═══ ARTIKEL ═══

Montag, 13. November 2023

Da erwacht das Tier (in dir und mir)

Kathrin ist total lieb. Bei ihr habe ich noch nie erlebt, dass sie laut wurde, mit deutlichen Worten ihre Meinung geäußert oder gar aggressiv geworden wäre. Aber neulich auf dem Spielplatz, als ein fremder Mann mit seinem Hund zu nah am Sandkasten vorbei kam, da ist sie mit dem Picknickmesser auf ihn losgegangen. Ich glaube, im nächsten Moment war sie über sich selbst erschrocken.

Da ist Paul von einem anderen Kaliber. Im Alltag lebhaft und als typischer Vertriebsmensch kontaktfreudig und sehr eloquent. Er hat immer einen flotten Spruch auf den Lippen, verwickelt Kunden in jeder Warteschlange in ein Gespräche und ist auch für einen Flirt immer zu haben. Aber die Rede bei der Mitgliederversammlung im Sportverein hat ihn schlaflose Nächte gekostet.

═══ EXTRAHIERTE DATENSÄTZE ═══

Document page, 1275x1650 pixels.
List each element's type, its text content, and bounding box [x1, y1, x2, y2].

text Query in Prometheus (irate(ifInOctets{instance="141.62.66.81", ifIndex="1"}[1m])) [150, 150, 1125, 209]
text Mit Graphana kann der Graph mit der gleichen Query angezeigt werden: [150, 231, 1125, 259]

═══
═══ EXTRAHIERTE DATENSÄTZE ═══

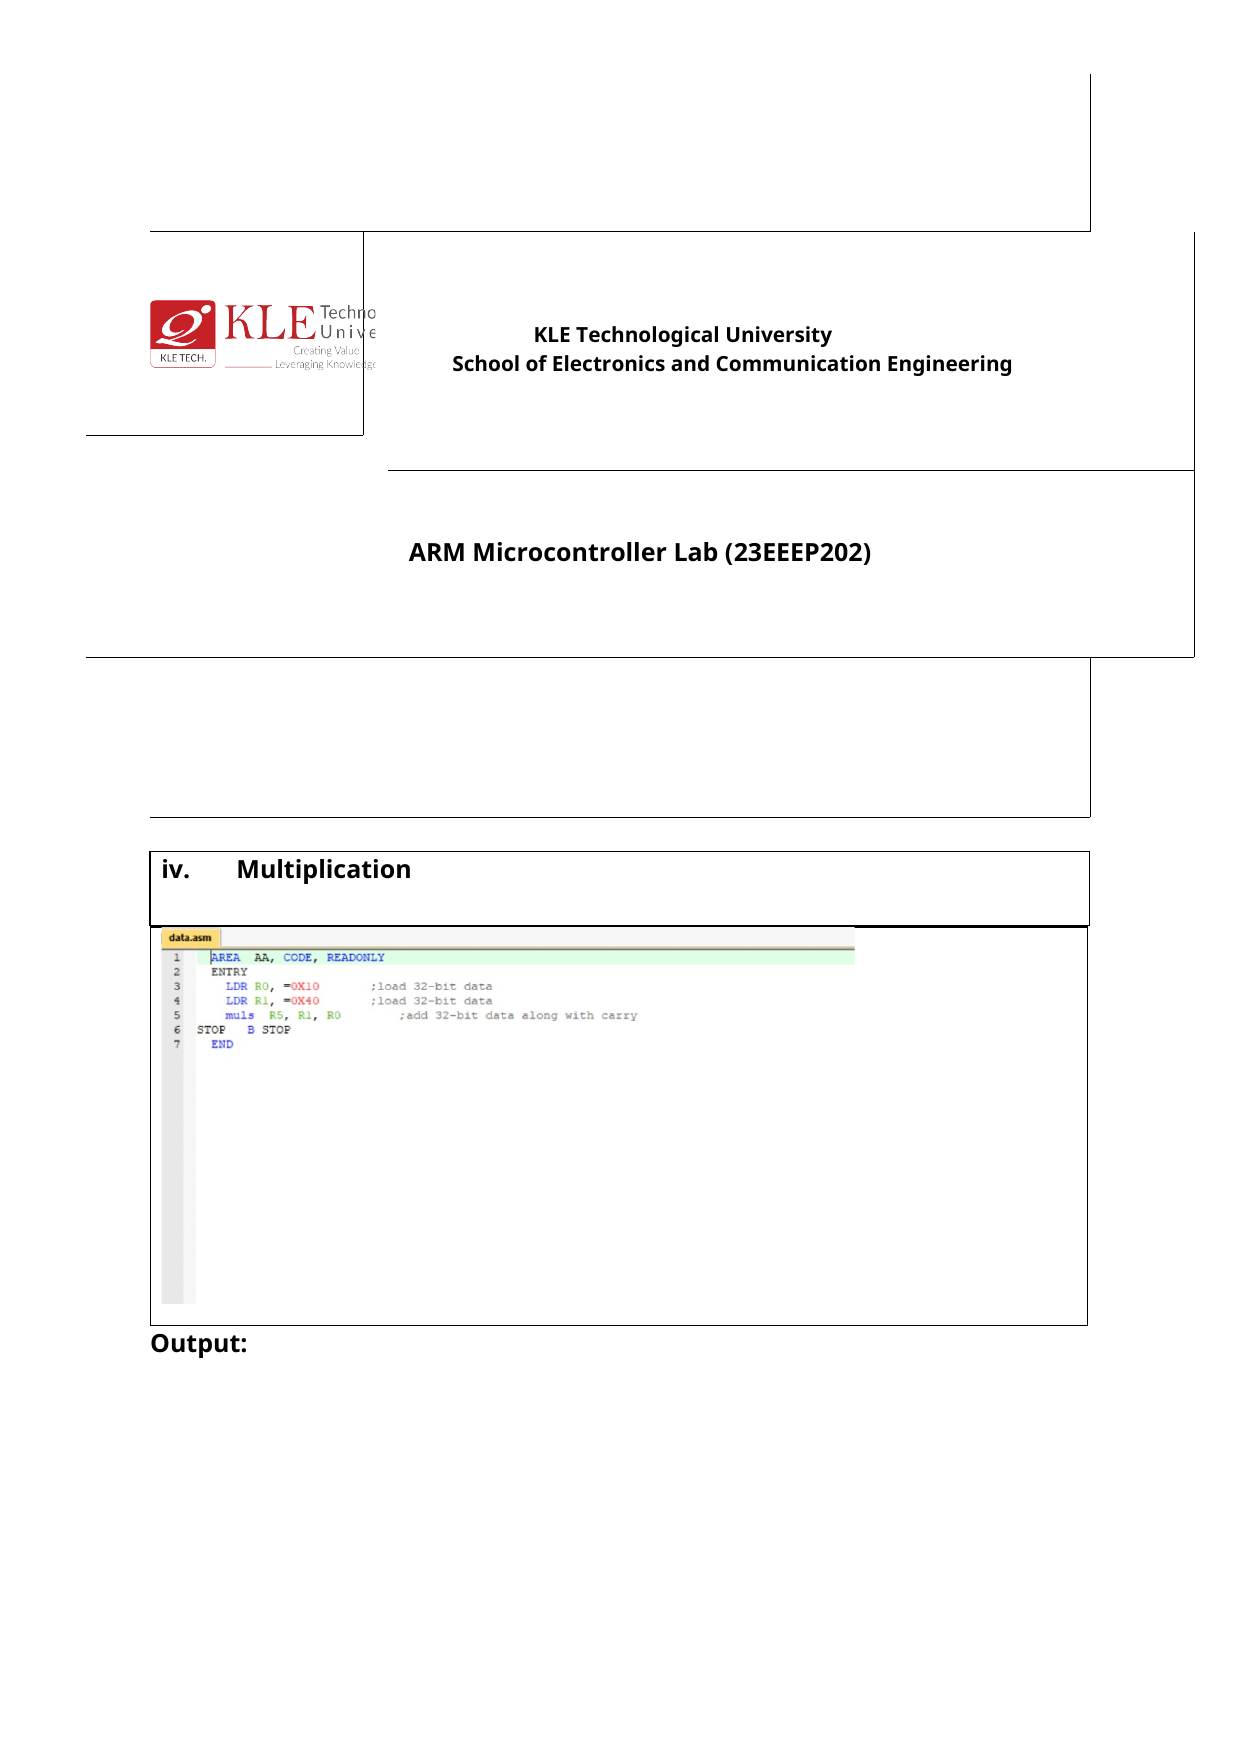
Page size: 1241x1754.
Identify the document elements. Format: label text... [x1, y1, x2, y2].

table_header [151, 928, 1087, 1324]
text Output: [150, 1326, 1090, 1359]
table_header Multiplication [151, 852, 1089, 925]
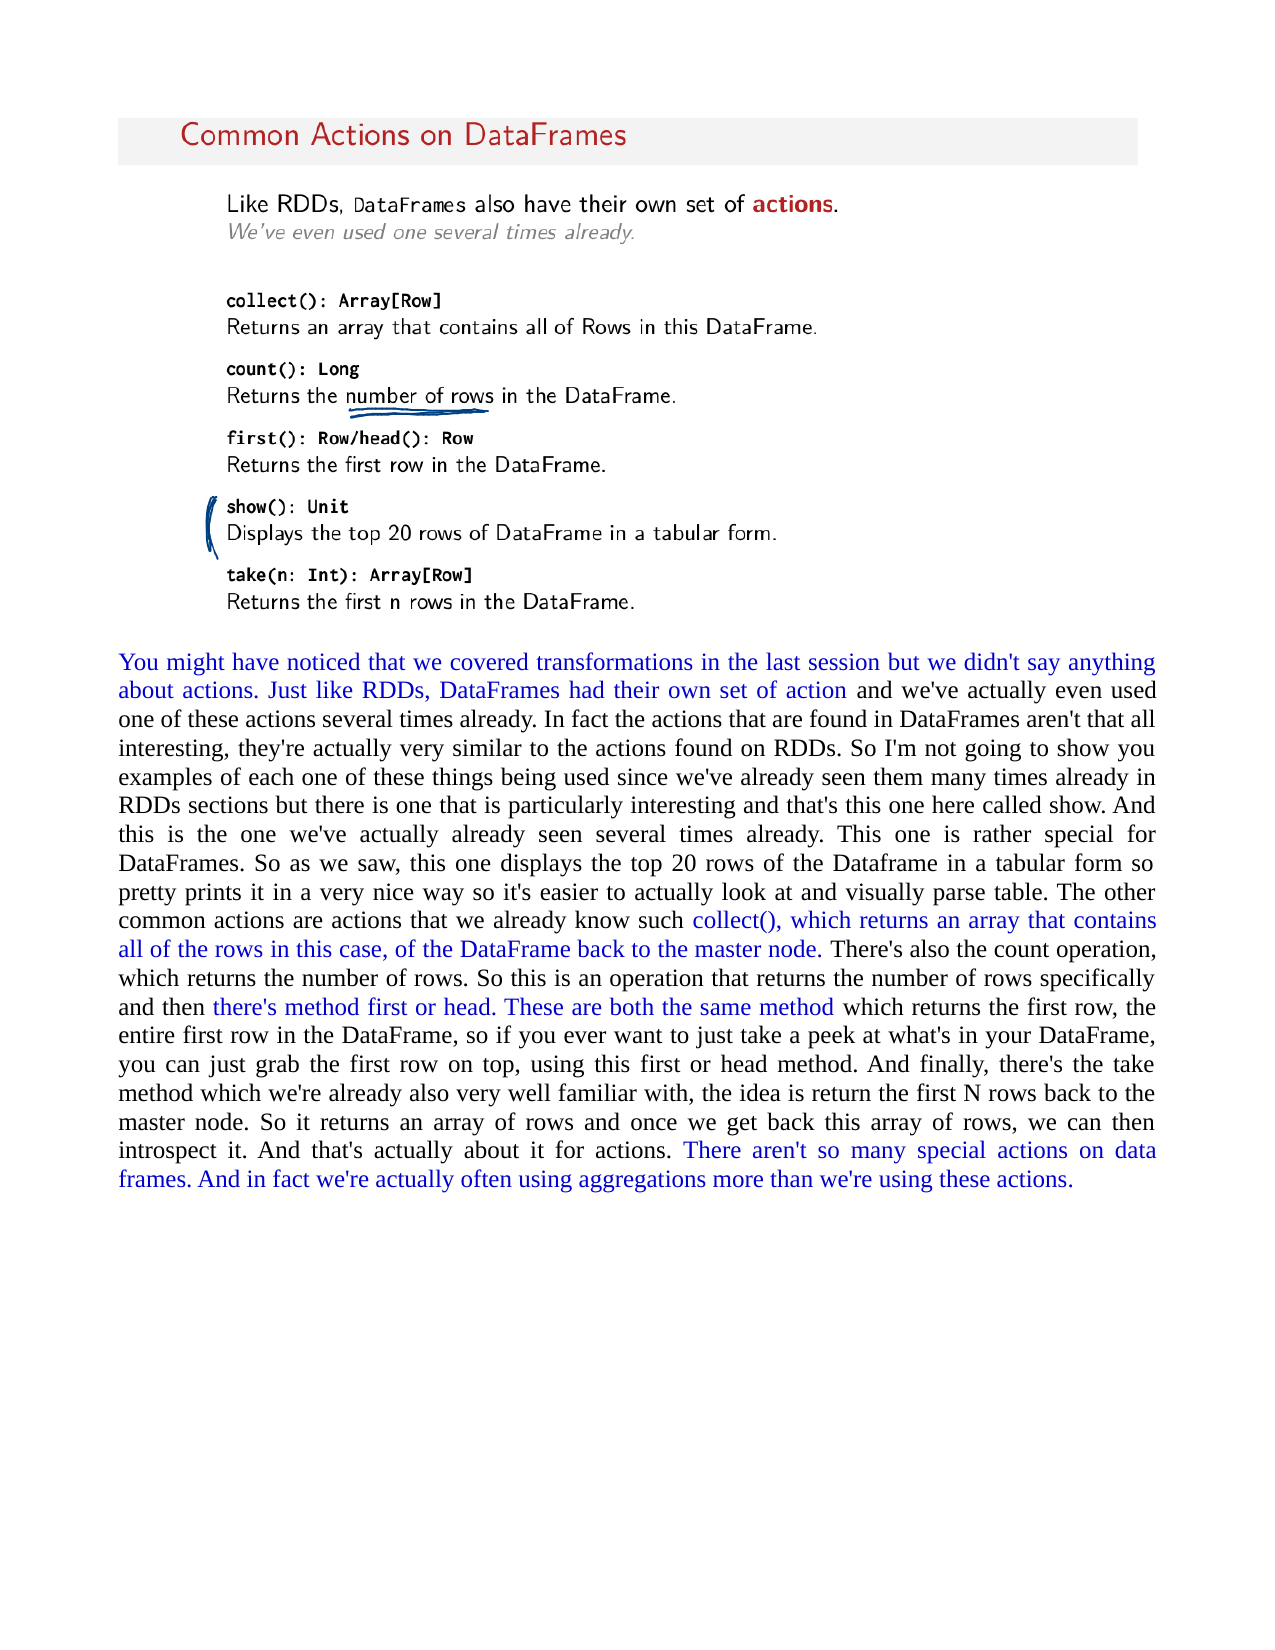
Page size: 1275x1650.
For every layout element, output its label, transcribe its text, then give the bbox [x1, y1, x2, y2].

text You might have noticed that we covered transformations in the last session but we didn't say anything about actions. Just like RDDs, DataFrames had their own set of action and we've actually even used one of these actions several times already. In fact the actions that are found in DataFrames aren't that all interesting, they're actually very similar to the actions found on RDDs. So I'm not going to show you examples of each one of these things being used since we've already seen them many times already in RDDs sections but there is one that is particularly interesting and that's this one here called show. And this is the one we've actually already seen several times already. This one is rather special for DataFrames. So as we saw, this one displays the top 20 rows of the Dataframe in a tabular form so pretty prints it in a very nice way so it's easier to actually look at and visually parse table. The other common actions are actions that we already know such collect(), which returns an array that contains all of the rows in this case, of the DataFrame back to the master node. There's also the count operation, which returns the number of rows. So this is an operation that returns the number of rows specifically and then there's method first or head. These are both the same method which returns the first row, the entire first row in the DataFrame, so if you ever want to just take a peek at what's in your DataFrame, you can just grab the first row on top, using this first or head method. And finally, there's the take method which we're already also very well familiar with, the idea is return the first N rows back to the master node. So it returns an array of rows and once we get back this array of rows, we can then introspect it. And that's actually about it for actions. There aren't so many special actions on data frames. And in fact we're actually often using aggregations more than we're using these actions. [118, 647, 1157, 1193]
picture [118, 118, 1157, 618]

═══

- **AUFGABENSTELLUNG**: Gib aus dem Artikel den Abschnitt von „Da erwacht das“ bis einschließlich „schlaflose Nächte gekostet.“ wortgetreu wieder. Die Datensätze spielen hierfür keine Rolle.

- **ANTWORT**:
Da erwacht das Tier (in dir und mir)

Kathrin ist total lieb. Bei ihr habe ich noch nie erlebt, dass sie laut wurde, mit deutlichen Worten ihre Meinung geäußert oder gar aggressiv geworden wäre. Aber neulich auf dem Spielplatz, als ein fremder Mann mit seinem Hund zu nah am Sandkasten vorbei kam, da ist sie mit dem Picknickmesser auf ihn losgegangen. Ich glaube, im nächsten Moment war sie über sich selbst erschrocken.

Da ist Paul von einem anderen Kaliber. Im Alltag lebhaft und als typischer Vertriebsmensch kontaktfreudig und sehr eloquent. Er hat immer einen flotten Spruch auf den Lippen, verwickelt Kunden in jeder Warteschlange in ein Gespräche und ist auch für einen Flirt immer zu haben. Aber die Rede bei der Mitgliederversammlung im Sportverein hat ihn schlaflose Nächte gekostet.